PROBLEM DESCRIPTION: Revise the listing below by replacing "Reject" with "Discard" wherever it occurs, keeping all other text unchanged and leaving out the pictures.

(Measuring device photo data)
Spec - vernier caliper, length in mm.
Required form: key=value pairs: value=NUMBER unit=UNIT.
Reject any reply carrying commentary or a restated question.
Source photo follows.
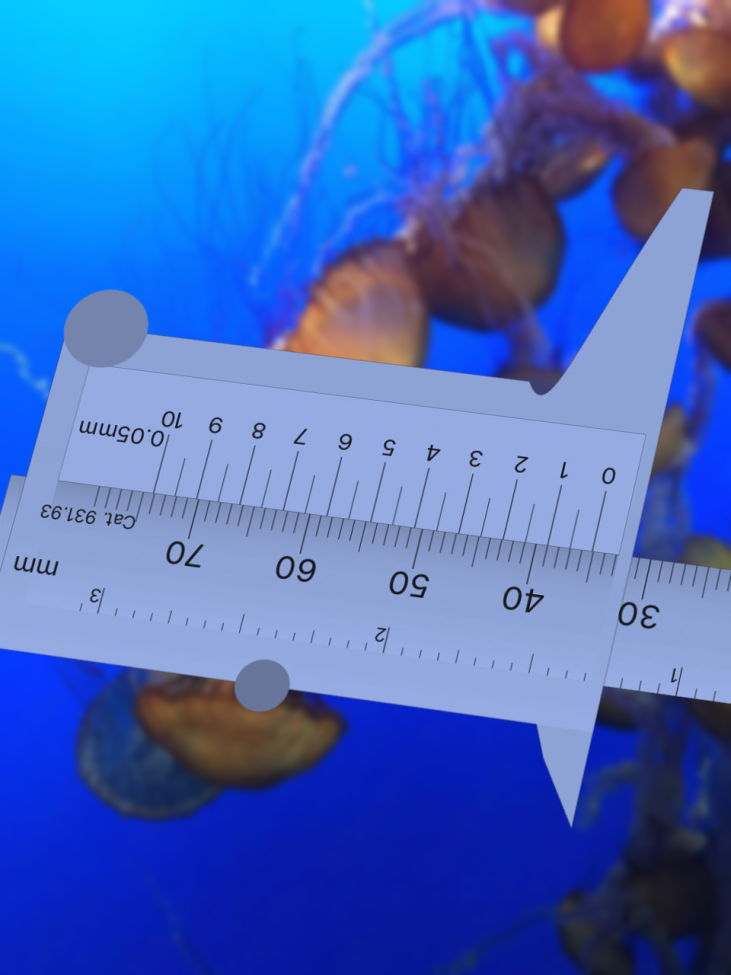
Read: value=35.1 unit=mm
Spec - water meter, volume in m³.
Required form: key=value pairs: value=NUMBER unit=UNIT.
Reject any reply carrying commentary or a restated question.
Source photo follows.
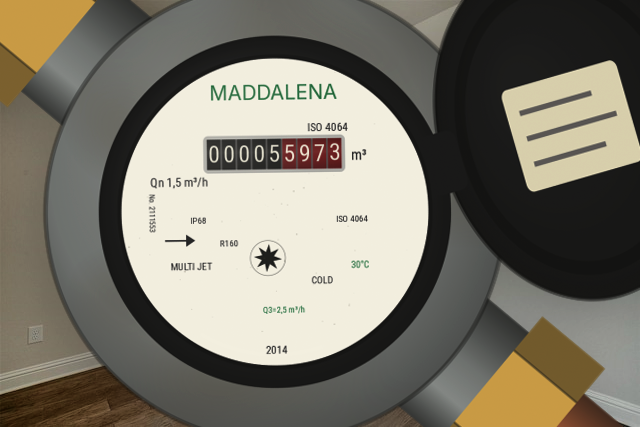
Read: value=5.5973 unit=m³
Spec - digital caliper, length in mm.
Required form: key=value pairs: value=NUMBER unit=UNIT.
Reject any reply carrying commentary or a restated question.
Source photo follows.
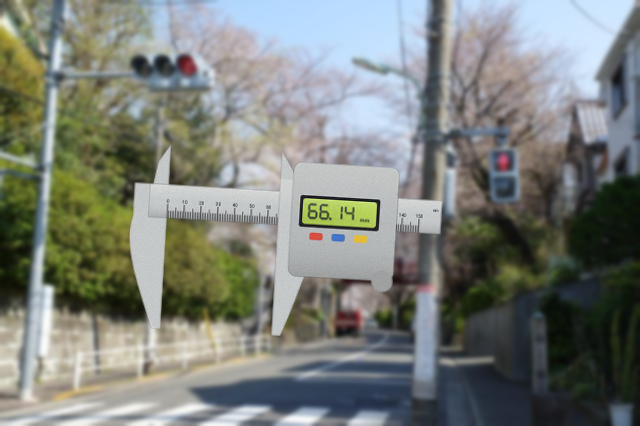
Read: value=66.14 unit=mm
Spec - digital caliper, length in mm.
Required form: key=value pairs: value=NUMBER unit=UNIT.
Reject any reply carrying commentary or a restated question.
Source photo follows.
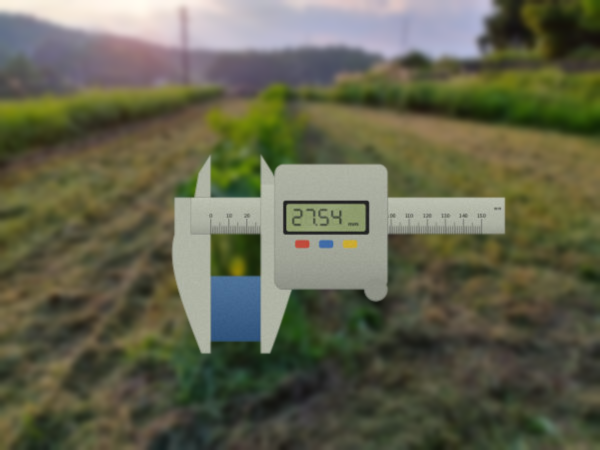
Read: value=27.54 unit=mm
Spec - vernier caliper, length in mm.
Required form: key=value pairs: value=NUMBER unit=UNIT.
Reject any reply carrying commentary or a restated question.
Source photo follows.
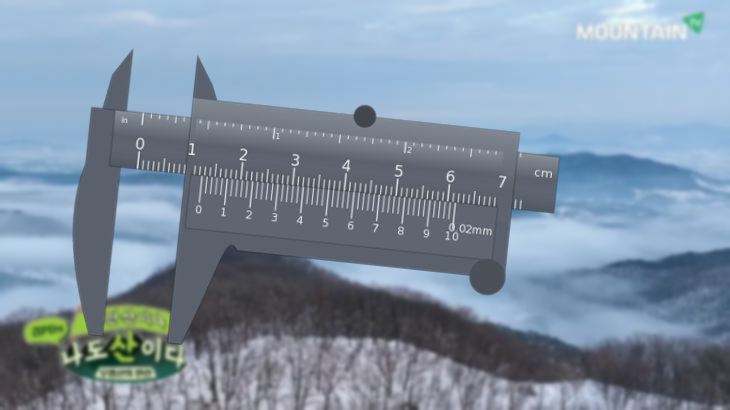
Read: value=12.5 unit=mm
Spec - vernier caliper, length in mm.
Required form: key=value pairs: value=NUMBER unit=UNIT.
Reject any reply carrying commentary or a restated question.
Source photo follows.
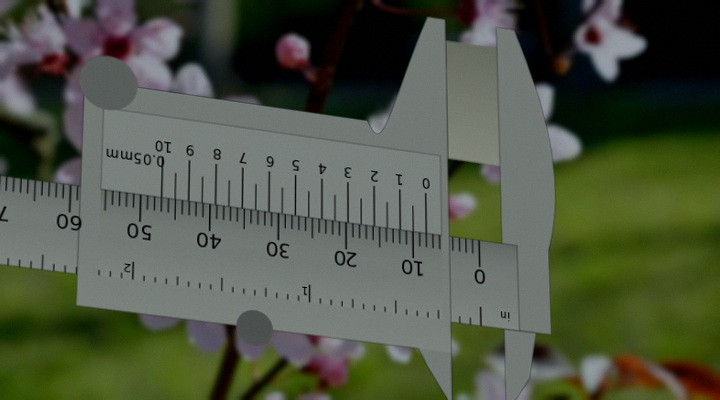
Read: value=8.0 unit=mm
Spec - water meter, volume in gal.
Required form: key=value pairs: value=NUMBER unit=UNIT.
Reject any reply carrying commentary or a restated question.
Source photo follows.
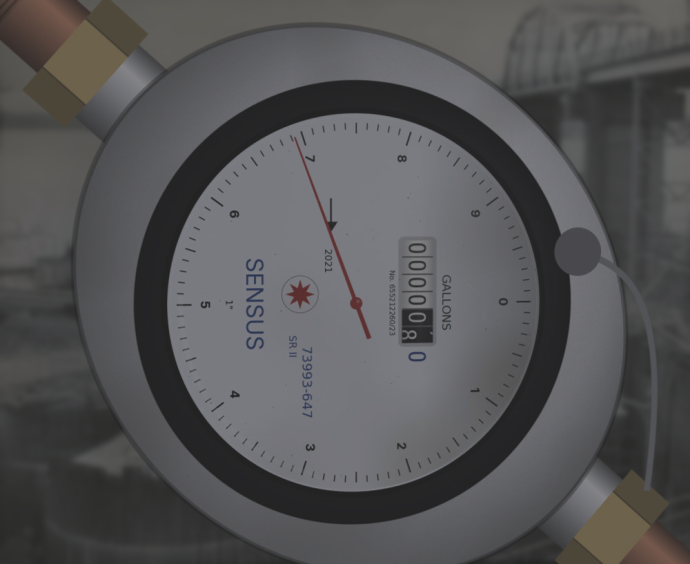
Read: value=76.9 unit=gal
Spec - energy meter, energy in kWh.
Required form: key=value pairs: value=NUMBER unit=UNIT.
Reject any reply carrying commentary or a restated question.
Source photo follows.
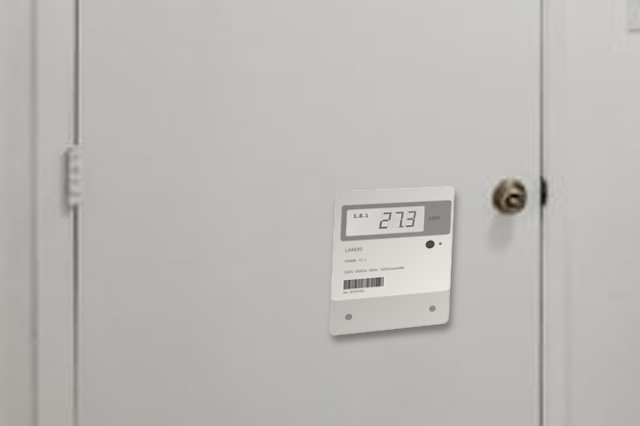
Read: value=27.3 unit=kWh
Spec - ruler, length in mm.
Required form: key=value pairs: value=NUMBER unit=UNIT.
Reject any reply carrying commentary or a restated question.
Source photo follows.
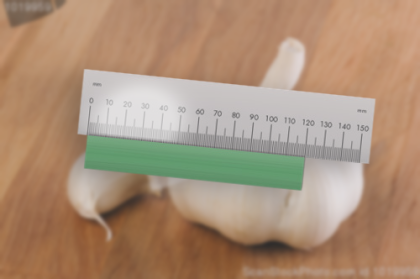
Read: value=120 unit=mm
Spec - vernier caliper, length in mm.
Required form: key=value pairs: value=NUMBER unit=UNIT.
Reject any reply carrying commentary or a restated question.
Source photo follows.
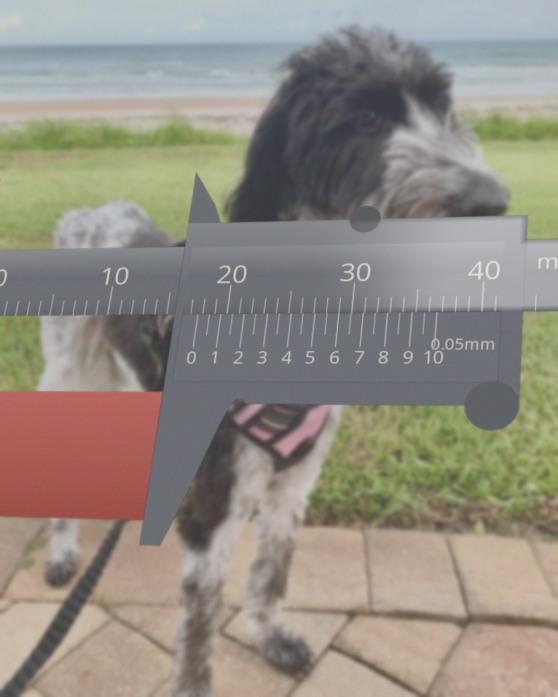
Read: value=17.6 unit=mm
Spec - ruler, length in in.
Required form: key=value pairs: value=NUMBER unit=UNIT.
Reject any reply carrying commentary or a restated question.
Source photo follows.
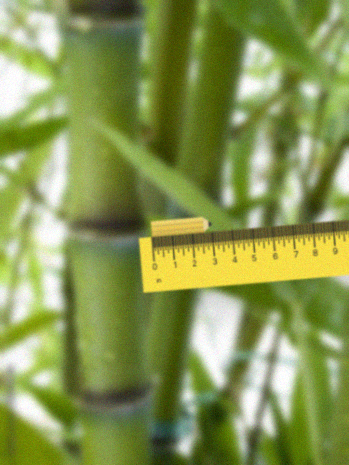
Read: value=3 unit=in
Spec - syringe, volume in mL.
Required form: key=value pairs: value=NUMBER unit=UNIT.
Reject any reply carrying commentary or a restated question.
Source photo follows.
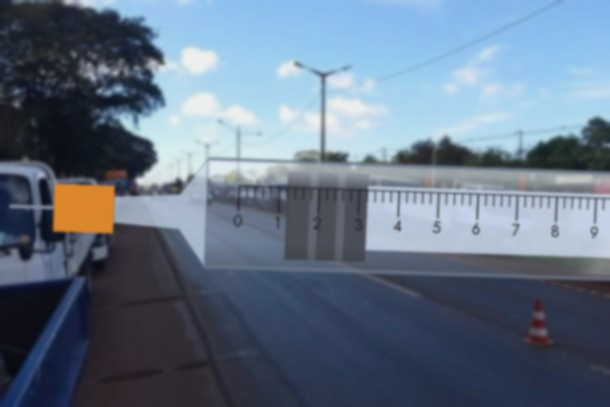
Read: value=1.2 unit=mL
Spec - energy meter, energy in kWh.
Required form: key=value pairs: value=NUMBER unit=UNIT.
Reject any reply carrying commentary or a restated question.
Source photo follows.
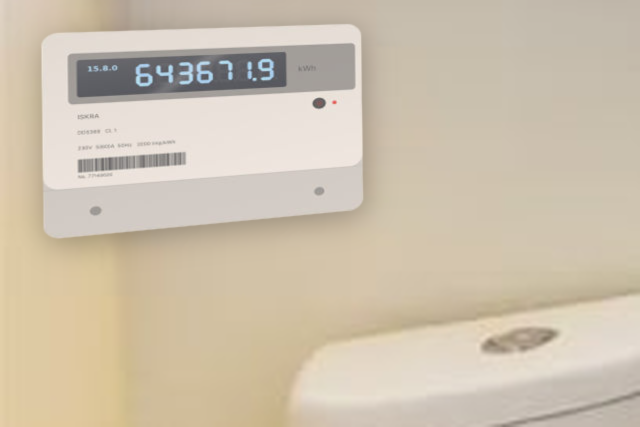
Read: value=643671.9 unit=kWh
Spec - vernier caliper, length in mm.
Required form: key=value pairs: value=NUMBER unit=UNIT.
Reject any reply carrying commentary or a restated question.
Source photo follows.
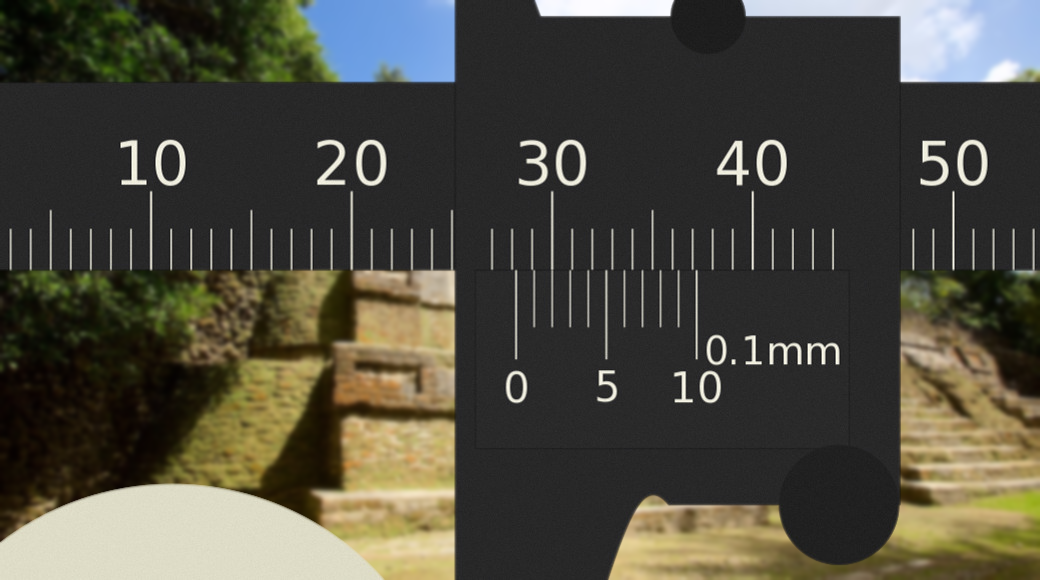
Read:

SOLUTION TO THIS EXERCISE:
Spec - vernier caliper, length in mm.
Required form: key=value pairs: value=NUMBER unit=UNIT.
Discard any reply carrying commentary or a restated question.
Source photo follows.
Read: value=35.1 unit=mm
Spec - water meter, volume in m³.
Required form: key=value pairs: value=NUMBER unit=UNIT.
Discard any reply carrying commentary or a restated question.
Source photo follows.
Read: value=5.5973 unit=m³
Spec - digital caliper, length in mm.
Required form: key=value pairs: value=NUMBER unit=UNIT.
Discard any reply carrying commentary or a restated question.
Source photo follows.
Read: value=66.14 unit=mm
Spec - digital caliper, length in mm.
Required form: key=value pairs: value=NUMBER unit=UNIT.
Discard any reply carrying commentary or a restated question.
Source photo follows.
Read: value=27.54 unit=mm
Spec - vernier caliper, length in mm.
Required form: key=value pairs: value=NUMBER unit=UNIT.
Discard any reply carrying commentary or a restated question.
Source photo follows.
Read: value=12.5 unit=mm
Spec - vernier caliper, length in mm.
Required form: key=value pairs: value=NUMBER unit=UNIT.
Discard any reply carrying commentary or a restated question.
Source photo follows.
Read: value=8.0 unit=mm
Spec - water meter, volume in gal.
Required form: key=value pairs: value=NUMBER unit=UNIT.
Discard any reply carrying commentary or a restated question.
Source photo follows.
Read: value=76.9 unit=gal
Spec - energy meter, energy in kWh.
Required form: key=value pairs: value=NUMBER unit=UNIT.
Discard any reply carrying commentary or a restated question.
Source photo follows.
Read: value=27.3 unit=kWh
Spec - ruler, length in mm.
Required form: key=value pairs: value=NUMBER unit=UNIT.
Discard any reply carrying commentary or a restated question.
Source photo follows.
Read: value=120 unit=mm
Spec - vernier caliper, length in mm.
Required form: key=value pairs: value=NUMBER unit=UNIT.
Discard any reply carrying commentary or a restated question.
Source photo follows.
Read: value=17.6 unit=mm
Spec - ruler, length in in.
Required form: key=value pairs: value=NUMBER unit=UNIT.
Discard any reply carrying commentary or a restated question.
Source photo follows.
Read: value=3 unit=in
Spec - syringe, volume in mL.
Required form: key=value pairs: value=NUMBER unit=UNIT.
Discard any reply carrying commentary or a restated question.
Source photo follows.
Read: value=1.2 unit=mL
Spec - energy meter, energy in kWh.
Required form: key=value pairs: value=NUMBER unit=UNIT.
Discard any reply carrying commentary or a restated question.
Source photo follows.
Read: value=643671.9 unit=kWh
Spec - vernier caliper, length in mm.
Required form: key=value pairs: value=NUMBER unit=UNIT.
Discard any reply carrying commentary or a restated question.
Source photo follows.
Read:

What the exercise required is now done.